Start of Entries shown

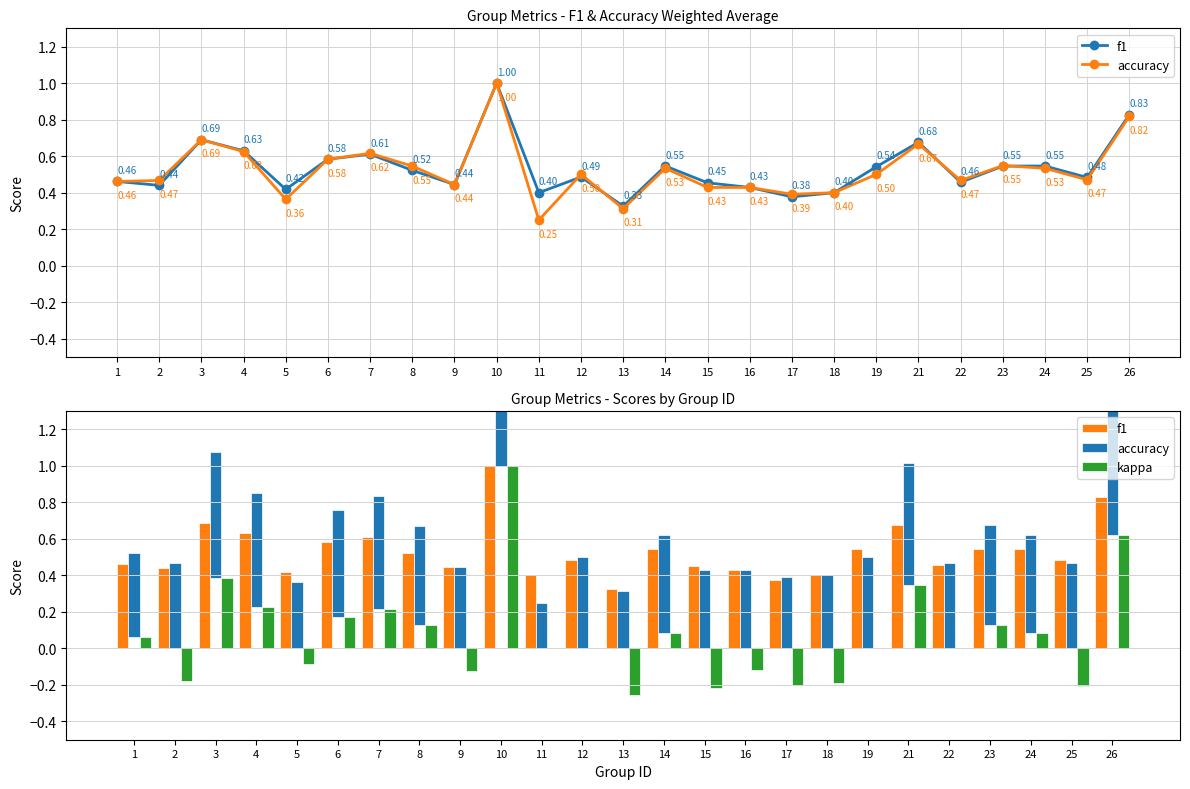

What is the minimum value shown in the chart?

-0.3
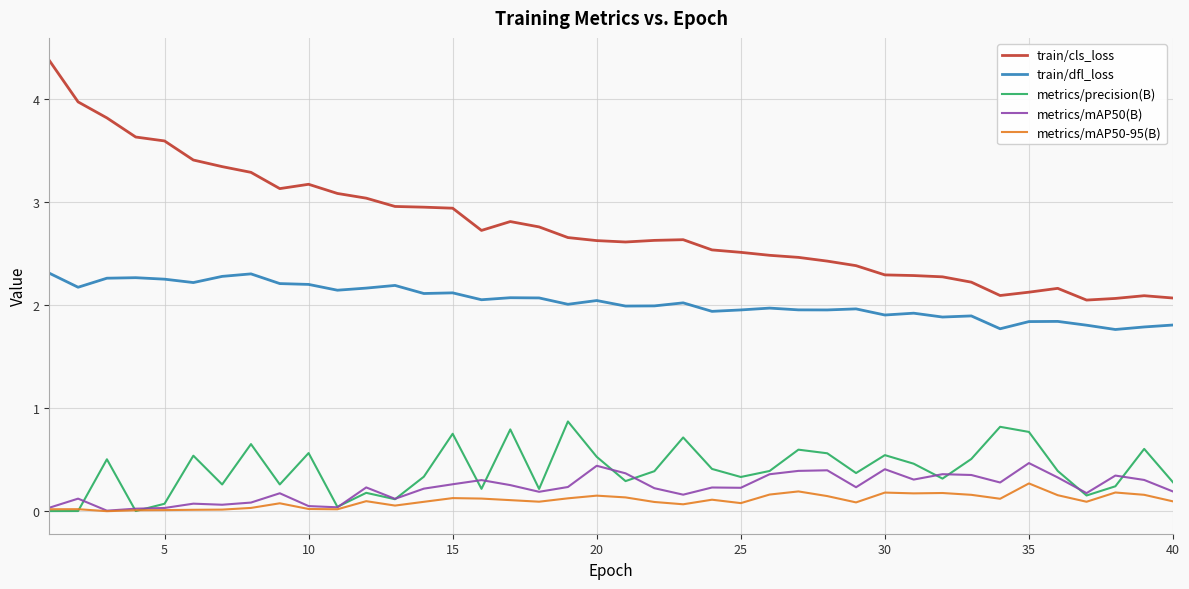

Which series has the largest total across all categories?

train/cls_loss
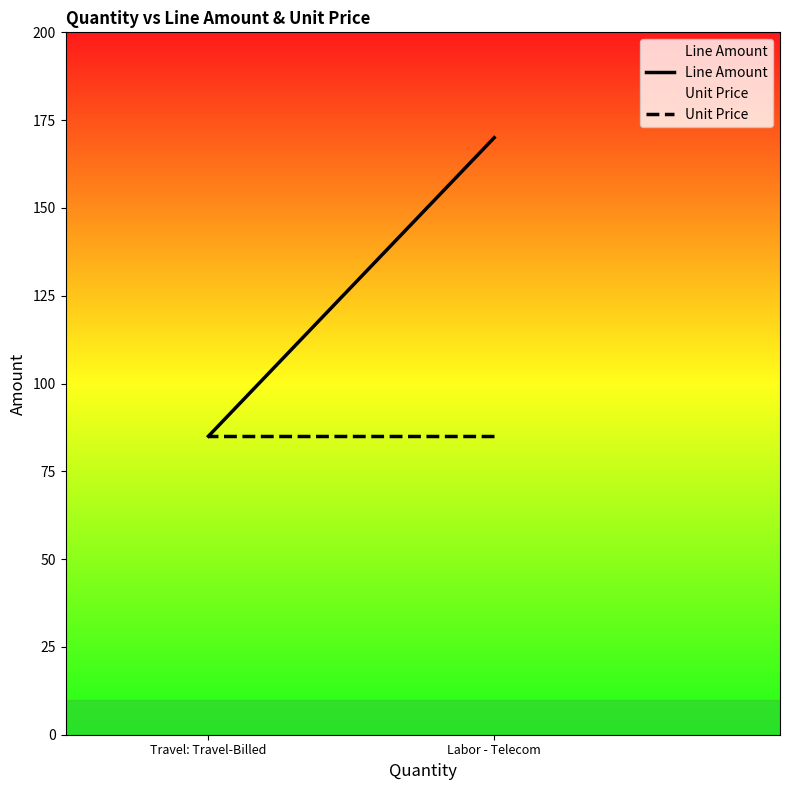

What is the total value across all series at Labor - Telecom?

255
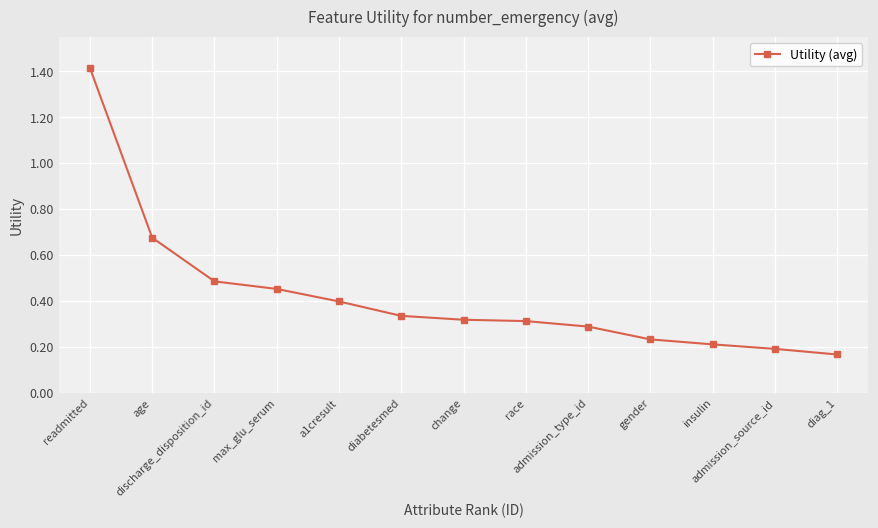

Where is the data nearest to the value 0?

diag_1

End of Entries shown

Exercise requirements.
Express the rows above as a JSON list of strings, one string per line, with blank lines skipped. Leave the pictures out.

Response area.
[
  "What is the minimum value shown in the chart?",
  "-0.3",
  "Which series has the largest total across all categories?",
  "train/cls_loss",
  "What is the total value across all series at Labor - Telecom?",
  "255",
  "Where is the data nearest to the value 0?",
  "diag_1"
]